Treasury’s Rush To Regulate Violates Law and Creates Unprecedented Surveillance for Everyday Americans

January 4, 2021

Chamber’s Comments to FinCEN’s Proposed Rulemaking on Requirements for Certain Transactions Involving Convertible Virtual Currency or Digital Assets

 

Late Friday, December 18, FinCEN released an unofficial version of its Notice of Proposed Rulemaking on the “Requirements for Certain Transactions Involving Convertible Virtual Currency or Digital Assets” (the “NPRM”), publishing the official version in the Federal Register on Wednesday, December 23.  As we discuss in our response letter, the NPRM raises serious concerns for those who transact in virtual currency.

The NPRM purports to do two primary things for transactions involving convertible virtual currency (“CVC”) and legal tender digital assets (“LTDA”):

  1. At $3,000 and above, a bank or MSB must verify its customer’s identity and obtain at least the name and physical address for all counterparties to a transaction involving a wallet not maintained at a Bank Secrecy Act (“BSA”)-regulated financial institution (essentially, self-hosted or self-managed wallets); and
  2. At $10,000 and above, in addition to the above, a bank or MSB must submit a report to the Treasury Department on a form not yet provided that includes the above information as well as information related to the transaction itself, including the transaction hash and wallet addresses.

The proposed verification requirements would create a new standard for this technology that rises above existing know-your-customer (KYC) obligations. Providing this level of detailed information about non-customers (the counterparties to transactions) to the government for lawful transactions would erode financial privacy for lawful transactions of all amounts – even those not conducted through banks or MSBs and its repercussions cannot be understated.

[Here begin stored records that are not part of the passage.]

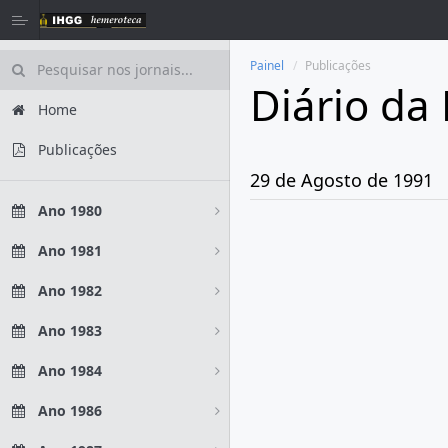
Painel
Publicações
Diário da
Home
Publicações
29 de Agosto de 1991
Ano 1980
Ano 1981
Ano 1982
Ano 1983
Ano 1984
Ano 1986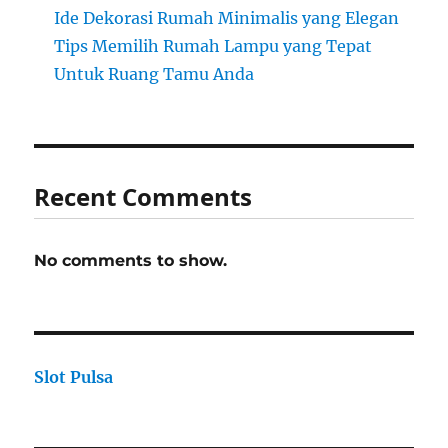
Ide Dekorasi Rumah Minimalis yang Elegan
Tips Memilih Rumah Lampu yang Tepat
Untuk Ruang Tamu Anda
Recent Comments
No comments to show.
Slot Pulsa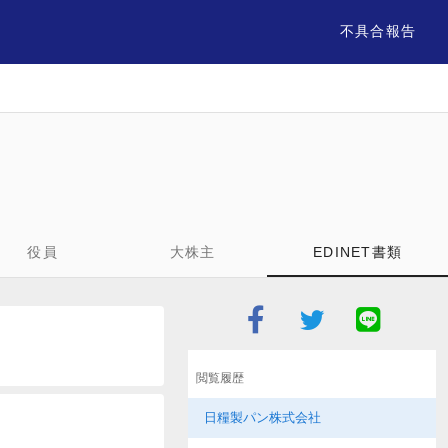
不具合報告
役員
大株主
EDINET書類
閲覧履歴
日糧製パン株式会社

In addition to the dramatic negative impact that the proposed regulations would instill, the U.S. Department of the Treasury has only provided for 12 days to comment on their proposed action during a period spanning two federal holidays and two weekends, which has effectively truncated the comment period to a mere 6 business days.

Such a short period renders it impossible to fully evaluate the proposed rule’s effects, legal concerns, and unforeseen consequences. Additionally, the current comment period impedes industry’s ability to respond to the two dozen questions raised for public comment. As a result, we argue that the 12-day/6 business day comment period is wholly inadequate and undermines the legitimacy of the proposed rule under the Administrative Procedure Act.

We delivered a letter to U.S. Treasury Secretary Steven Mnuchin requesting an extension of 90 days to respond to the proposed rule – expressing procedural concerns under law with these timeframes.  Members of U.S. Congress recently did the same.  We also circulated a petition, which as of the time of this writing, has attracted over 5,0000 signatures.

Regarding the proposed rule itself, it is critical to highlight the unprecedented scope of information FinCEN would collect regarding nearly every CVC transaction.  By combining information contained in CVC transaction reports, including the name, physical address, and blockchain address of the customer and all counterparties, the government will be able to track every transaction those wallet owners make, past, present, or future, at any transaction level and at any time.  The magnitude of this expanded data collection is unprecedented – it includes not only the information related to the transaction at hand, which is customary for cash transactions at this level, but also every transaction that the counterparties to the transaction make both before and after that one transaction.

To spell this out more clearly, this means that a counterparty to a transaction, who never had an account relationship with the bank or MSB, will have its entire wallet history and future transactions exposed to both that financial institution and the government.  This is an extraordinary expansion of the amount of information provided to third parties about non-customers.

The proposed rule could spell the end of financial privacy for CVC and LTDA users (including CBDCs).  The Chamber believes that giving the government the ability to track every financial transaction people make is a shocking invasion of privacy.  While there are good reasons to report certain transactions to the government, such as when suspicious or illegal activity is detected, enabling such granular tracking of individuals’ lawful, everyday financial activities is beyond common principles of government oversight.  Quite simply, this action would open the door to unprecedented personal data collection, individual monitoring, and a tremendous loss of privacy for millions of investors, businesses, and consumers.

The Chamber believes that the very significant compliance and privacy questions raised by this proposed rule, as well as potential for much broader implications for people and businesses demand significantly more evaluation and time for comment from multiple stakeholders.